Il fatto risale al 22 febbraio scorso, quando il 13enne, provato dalla violenza sessuale subita, decise di raccontare tutto alla madre. Parla e riferisce cose agghiaccianti: per insegnare loro come relazionarsi con il sesso, il 25enne, li invitava a spogliarsi e a masturbarsi. In una circostanza, addirittura, l’adolescente ha raccontato di essere stato toccato nelle parti intime prima, e chiamato a fare sesso insieme a lui, ma che di fronte al suo rifiuto, l’educatore, lo avrebbe costretto a finire da solo la masturbazione.
La tematica dell’abuso sessuale sui minori, purtroppo è ancora oggi uno dei più grossi tabù ancora esistenti della nostra società.
I bambini abusati sessualmente sono, ancora nel nostro paese, molti di più di quanti siano segnalati dalle statistiche giudiziarie.
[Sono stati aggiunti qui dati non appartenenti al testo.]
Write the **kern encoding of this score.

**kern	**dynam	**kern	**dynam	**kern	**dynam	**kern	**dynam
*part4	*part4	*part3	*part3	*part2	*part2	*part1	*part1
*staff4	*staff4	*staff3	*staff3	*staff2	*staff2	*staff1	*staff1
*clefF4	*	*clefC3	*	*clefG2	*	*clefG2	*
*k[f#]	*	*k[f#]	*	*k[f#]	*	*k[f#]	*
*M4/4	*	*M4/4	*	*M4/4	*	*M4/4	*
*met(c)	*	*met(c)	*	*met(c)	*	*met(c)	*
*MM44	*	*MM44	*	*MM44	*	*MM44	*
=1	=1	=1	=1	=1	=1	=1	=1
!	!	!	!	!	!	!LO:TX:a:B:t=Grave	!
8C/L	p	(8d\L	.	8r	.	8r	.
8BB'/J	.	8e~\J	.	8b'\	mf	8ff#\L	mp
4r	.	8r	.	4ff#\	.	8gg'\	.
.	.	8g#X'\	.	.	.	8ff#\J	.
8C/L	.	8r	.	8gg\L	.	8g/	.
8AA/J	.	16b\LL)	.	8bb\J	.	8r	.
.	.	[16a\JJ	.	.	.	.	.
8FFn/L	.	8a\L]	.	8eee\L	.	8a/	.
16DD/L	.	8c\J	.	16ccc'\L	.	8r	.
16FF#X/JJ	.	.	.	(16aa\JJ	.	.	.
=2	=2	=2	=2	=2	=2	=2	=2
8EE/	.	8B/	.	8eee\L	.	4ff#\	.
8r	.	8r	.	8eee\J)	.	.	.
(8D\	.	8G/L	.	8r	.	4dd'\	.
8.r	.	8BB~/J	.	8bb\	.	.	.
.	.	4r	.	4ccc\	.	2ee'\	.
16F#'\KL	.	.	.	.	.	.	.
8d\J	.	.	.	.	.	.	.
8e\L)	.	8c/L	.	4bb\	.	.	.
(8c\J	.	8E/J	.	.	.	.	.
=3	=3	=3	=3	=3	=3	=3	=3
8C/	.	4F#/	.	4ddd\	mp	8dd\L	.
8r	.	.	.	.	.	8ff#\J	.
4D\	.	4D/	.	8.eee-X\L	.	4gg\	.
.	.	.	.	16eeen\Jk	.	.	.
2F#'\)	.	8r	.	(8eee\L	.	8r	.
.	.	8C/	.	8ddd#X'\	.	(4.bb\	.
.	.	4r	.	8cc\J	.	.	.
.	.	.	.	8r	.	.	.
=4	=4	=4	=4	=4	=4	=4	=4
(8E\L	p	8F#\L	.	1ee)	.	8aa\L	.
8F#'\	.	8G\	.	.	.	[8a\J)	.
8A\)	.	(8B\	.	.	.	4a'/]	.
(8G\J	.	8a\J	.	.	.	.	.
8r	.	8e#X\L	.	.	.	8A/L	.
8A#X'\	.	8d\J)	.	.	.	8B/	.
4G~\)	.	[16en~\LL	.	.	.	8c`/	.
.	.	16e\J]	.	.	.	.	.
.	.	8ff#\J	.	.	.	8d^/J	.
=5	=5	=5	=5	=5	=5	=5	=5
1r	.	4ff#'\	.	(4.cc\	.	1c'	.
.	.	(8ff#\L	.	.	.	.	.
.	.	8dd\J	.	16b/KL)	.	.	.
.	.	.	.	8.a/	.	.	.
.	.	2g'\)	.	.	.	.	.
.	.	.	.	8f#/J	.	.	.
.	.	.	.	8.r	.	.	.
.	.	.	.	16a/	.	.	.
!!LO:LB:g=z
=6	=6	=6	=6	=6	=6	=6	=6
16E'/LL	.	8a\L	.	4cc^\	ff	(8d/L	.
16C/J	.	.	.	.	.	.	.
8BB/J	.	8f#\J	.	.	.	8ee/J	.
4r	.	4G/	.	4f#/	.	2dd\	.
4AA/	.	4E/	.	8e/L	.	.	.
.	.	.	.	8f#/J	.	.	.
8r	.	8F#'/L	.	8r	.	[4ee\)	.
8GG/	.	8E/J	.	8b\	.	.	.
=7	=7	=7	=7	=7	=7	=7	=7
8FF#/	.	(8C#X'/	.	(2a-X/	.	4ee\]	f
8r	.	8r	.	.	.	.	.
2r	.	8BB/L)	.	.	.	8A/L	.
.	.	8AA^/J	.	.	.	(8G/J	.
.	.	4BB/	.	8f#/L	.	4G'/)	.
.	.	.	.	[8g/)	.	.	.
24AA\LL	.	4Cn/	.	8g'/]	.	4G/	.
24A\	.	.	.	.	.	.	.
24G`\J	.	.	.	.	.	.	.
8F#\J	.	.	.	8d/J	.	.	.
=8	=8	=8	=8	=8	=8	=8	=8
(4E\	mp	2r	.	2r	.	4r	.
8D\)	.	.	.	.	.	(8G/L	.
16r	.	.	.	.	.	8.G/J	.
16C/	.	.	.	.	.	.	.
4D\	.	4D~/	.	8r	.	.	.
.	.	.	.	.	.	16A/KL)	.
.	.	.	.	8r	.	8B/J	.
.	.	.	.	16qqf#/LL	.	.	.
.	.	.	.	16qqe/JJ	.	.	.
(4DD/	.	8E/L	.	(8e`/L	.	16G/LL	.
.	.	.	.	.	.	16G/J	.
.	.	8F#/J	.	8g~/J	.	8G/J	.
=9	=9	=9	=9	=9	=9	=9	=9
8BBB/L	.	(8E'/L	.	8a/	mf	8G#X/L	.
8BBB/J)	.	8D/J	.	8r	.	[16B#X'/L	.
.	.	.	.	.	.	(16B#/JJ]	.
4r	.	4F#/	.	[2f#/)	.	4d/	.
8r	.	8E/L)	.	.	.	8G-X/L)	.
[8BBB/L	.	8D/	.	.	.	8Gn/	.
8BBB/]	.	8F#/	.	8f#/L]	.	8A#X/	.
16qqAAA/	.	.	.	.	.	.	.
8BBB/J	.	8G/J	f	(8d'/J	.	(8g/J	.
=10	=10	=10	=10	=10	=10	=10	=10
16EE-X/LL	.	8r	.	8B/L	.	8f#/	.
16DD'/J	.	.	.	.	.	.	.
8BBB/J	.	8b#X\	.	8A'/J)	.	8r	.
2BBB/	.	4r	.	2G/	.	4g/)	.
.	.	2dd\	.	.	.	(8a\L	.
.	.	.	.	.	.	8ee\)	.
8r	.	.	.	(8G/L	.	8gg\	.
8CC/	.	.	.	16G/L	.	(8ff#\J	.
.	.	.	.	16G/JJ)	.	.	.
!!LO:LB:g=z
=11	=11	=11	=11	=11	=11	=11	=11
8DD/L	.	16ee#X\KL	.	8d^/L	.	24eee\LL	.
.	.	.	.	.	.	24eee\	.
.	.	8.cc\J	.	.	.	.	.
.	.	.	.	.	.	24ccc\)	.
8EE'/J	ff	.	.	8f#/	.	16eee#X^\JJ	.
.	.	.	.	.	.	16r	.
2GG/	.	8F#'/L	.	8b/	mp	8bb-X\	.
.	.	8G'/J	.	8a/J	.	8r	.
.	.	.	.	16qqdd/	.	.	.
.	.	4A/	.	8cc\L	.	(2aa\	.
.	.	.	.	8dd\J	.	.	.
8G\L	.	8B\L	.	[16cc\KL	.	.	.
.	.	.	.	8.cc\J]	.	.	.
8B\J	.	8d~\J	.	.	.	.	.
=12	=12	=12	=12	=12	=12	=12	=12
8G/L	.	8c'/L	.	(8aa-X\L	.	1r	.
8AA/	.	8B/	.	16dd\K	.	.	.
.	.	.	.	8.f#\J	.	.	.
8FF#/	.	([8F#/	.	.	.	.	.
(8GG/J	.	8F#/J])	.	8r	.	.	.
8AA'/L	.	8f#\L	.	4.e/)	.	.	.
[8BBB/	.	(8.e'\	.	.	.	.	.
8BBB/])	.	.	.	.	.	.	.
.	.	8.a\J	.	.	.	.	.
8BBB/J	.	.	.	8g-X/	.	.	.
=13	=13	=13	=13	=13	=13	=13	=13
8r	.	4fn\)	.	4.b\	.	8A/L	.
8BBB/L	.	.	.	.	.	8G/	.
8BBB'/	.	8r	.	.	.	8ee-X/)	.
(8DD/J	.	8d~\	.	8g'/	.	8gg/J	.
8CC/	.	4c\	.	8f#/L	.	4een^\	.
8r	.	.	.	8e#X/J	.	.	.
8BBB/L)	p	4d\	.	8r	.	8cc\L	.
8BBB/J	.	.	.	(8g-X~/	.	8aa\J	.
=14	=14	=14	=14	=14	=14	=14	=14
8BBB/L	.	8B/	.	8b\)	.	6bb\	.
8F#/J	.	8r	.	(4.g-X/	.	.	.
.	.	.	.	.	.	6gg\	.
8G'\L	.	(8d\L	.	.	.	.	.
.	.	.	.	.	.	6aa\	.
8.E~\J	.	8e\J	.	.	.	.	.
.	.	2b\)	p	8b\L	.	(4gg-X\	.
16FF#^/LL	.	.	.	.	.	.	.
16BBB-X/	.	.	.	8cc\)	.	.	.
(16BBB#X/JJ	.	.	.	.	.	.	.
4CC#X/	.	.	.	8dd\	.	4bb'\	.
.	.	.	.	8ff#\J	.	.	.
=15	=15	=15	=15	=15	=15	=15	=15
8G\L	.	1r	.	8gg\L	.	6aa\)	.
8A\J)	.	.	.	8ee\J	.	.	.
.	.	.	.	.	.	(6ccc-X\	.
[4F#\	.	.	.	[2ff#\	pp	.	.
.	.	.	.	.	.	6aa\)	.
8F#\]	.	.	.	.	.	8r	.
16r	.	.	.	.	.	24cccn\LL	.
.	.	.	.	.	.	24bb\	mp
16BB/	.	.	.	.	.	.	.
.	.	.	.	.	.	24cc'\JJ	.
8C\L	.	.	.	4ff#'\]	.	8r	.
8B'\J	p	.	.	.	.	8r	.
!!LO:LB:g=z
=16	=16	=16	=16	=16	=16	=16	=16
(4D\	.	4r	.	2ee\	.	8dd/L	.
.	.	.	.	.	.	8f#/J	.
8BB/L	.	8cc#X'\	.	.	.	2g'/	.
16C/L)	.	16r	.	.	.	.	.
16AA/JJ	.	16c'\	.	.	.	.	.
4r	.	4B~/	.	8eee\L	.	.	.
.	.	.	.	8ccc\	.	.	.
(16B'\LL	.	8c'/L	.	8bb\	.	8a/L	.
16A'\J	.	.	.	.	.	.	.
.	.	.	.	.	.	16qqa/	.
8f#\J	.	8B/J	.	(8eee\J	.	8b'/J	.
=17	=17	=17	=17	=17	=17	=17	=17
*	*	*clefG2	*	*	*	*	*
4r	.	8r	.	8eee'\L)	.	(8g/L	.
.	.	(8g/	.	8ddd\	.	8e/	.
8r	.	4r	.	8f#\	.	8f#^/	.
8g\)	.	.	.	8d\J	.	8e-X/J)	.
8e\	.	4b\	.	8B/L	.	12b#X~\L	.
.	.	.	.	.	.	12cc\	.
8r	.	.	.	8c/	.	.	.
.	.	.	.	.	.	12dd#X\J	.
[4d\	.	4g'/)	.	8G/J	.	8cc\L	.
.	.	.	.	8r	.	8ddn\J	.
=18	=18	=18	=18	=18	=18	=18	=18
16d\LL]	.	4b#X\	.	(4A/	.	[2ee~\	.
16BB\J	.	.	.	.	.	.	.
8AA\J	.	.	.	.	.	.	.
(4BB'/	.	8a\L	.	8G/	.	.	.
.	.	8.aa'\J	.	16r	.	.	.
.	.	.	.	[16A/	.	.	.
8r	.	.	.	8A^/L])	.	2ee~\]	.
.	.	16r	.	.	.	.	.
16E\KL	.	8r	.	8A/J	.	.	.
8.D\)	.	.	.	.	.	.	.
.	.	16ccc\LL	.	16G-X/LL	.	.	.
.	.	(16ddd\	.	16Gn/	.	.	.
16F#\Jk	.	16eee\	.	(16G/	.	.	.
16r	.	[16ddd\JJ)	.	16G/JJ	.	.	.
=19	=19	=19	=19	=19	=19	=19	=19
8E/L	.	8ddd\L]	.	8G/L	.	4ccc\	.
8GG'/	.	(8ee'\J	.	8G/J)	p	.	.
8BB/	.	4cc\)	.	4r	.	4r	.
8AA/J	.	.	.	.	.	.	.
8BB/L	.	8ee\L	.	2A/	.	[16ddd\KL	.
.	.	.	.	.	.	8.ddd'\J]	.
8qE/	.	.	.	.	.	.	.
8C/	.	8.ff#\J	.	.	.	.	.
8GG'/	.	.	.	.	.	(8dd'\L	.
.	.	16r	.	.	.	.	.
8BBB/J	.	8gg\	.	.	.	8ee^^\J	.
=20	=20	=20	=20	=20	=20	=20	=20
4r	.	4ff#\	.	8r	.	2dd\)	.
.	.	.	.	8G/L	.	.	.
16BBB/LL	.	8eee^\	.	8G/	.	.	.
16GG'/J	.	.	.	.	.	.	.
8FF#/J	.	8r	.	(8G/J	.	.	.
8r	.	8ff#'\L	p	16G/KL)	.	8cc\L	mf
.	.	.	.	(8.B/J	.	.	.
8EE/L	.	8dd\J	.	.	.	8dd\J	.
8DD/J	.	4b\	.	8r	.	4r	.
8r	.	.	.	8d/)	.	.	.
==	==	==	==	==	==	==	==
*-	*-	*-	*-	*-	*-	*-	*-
In Italia la metà dei reati di violenza carnale denunciate ha per vittima un minore di 14 anni.
Lo stereotipo del maniaco anziano e psicopatico come protagonista della violenza sessuale ai danni del bambino è stato smentito da numerose ricerche che dimostrano come sempre più spesso ad abusare dei bambini non sono sconosciuti ma anzi spesso amici di famiglia, insegnanti o parenti.